:: Directions ::
Below are lines of data; restate word for word those running from the line containing "Énergie & Environnement" to the line containing "Sources : INSEE / SIRENE", inclusive, and no others.

:: Exercise input ::
--------------------------------------------------
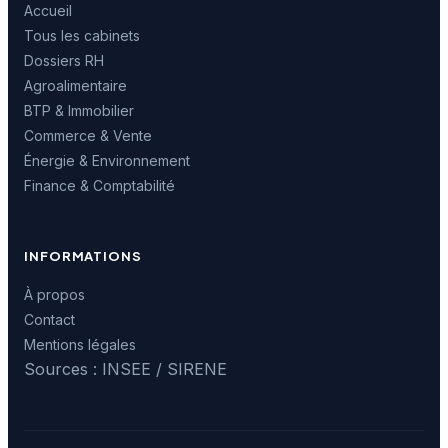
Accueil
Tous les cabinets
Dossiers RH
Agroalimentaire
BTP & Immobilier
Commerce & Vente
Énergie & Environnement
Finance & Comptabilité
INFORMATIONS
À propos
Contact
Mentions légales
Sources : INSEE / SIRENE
--------------------------------------------------
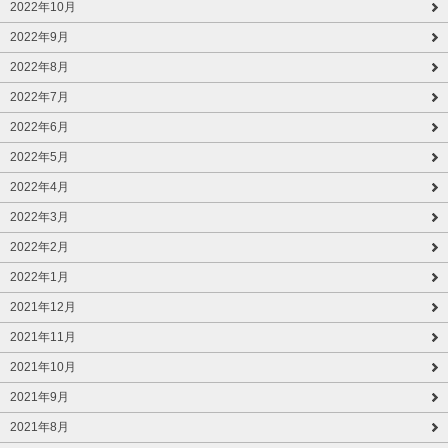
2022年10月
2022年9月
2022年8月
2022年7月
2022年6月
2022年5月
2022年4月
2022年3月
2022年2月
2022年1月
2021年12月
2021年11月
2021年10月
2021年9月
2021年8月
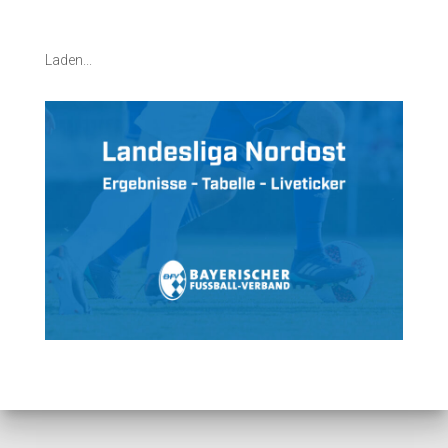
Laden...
--------------------------------------------------
:: Reply to the task ::
Énergie & Environnement
Finance & Comptabilité
INFORMATIONS
À propos
Contact
Mentions légales
Sources : INSEE / SIRENE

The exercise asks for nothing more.